How to repair a corrupted Excel spreadsheet
I store all my documentations in my Dropbox so I can get access to them at anytime from anywhere. But this morning I found that one of the excel sheet I have in the Dropbox corrupted. And because it’s in the Dropbox, the corrupted version was on every single device I have Dropbox installed. Ooops, even on the Dropbox web console, I wasn’t luck enough finding a revision that works.
Out of luck of restoring it from any backup, I ran through number of options trying to repair it and finally got it repaired without paying a penny to any service or software. If you are down the road having the same problem, here are the things that you can try.
The error message that prompted is something like this:
Excel cannot open the file because the file format or file extension is not valid.
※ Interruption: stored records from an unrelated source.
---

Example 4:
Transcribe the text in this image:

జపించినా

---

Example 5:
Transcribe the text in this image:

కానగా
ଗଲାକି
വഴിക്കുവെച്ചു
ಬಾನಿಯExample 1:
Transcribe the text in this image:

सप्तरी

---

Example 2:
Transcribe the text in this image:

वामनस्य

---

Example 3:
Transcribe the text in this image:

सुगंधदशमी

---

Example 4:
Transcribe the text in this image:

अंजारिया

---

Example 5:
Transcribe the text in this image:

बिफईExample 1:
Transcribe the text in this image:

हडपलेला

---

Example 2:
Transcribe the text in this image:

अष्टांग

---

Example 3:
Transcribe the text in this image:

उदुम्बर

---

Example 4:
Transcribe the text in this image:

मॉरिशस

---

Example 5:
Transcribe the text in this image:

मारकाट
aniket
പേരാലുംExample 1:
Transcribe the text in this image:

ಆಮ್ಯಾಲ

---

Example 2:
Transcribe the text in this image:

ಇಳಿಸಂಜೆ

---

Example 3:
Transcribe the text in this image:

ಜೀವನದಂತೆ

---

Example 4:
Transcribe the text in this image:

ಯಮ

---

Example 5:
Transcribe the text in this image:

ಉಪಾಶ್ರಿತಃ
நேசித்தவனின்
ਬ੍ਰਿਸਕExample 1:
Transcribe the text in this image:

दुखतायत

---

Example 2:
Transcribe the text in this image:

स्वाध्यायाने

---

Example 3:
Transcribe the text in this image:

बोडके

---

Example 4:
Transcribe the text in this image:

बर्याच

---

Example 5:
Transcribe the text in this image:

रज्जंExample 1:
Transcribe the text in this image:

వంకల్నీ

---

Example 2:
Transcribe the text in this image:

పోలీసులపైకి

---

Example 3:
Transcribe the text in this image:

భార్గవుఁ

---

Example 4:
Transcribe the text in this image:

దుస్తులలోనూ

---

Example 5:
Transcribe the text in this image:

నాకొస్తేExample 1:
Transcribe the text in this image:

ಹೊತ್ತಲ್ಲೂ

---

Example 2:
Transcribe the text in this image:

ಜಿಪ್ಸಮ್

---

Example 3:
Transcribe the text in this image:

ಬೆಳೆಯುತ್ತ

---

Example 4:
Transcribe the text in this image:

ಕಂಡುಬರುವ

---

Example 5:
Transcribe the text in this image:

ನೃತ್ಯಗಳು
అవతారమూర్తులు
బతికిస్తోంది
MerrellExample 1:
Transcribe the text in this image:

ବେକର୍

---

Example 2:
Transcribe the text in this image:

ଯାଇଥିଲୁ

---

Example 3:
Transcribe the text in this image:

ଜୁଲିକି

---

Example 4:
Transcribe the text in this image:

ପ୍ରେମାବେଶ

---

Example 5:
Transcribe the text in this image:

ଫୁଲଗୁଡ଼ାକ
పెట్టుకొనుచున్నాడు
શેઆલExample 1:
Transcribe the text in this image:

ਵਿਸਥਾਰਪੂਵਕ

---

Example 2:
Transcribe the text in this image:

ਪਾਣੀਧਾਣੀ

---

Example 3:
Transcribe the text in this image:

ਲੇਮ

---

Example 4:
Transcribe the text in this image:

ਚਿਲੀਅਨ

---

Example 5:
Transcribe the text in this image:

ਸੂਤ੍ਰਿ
Verify that the file has not been corrupted and that the file extension matches the format of the file.
And as you can tell, it doesn’t make too much sense, since the file in question is an Excel file with the right extension name associated. The only possible reason why I couldn’t open it is because it was corrupted.
1. Always try to recover it from a backup or a previous working revision
Even though it means that you may lose some current data, you get the file back with the data that is accurate.
2. Use Open & Repair in Excel
Open Excel, find and select the corrupted Excel file, instead of clicking open, choose Open & Repair from the down arrow in the Open button.

You will have the choice of Repair and Extract Data in the next dialog box after you click Open and Repair.

Go with the Repair first as it recovers the most out of the corrupted file, then Extract Data if the Repair failed.
3. Upload the corrupt file to Google Docs
What it ended up fixing my corrupted Excel is Google Docs. Can you believe it? I actually tried Office Web App first but got the same error as Excel client. Then out of curious what Google Docs might do to my spreadsheet, I uploaded to it and was open it successfully. I then downloaded to replace the one that was corrupted in my Dropbox.

4. Use Macro to extract the data
If none of above worked and the data in the spreadsheet is more important than anything else, the Macro shown in this document might be able to help you out.
5. Last resource
Of course, there are commercial repairing software out there that could also be helpful if you are REALLY running out of the options. Simply doing a Google search will bring you a bunch of them. But then you will have to try your luck to pick one that has the most possibility to fix your file.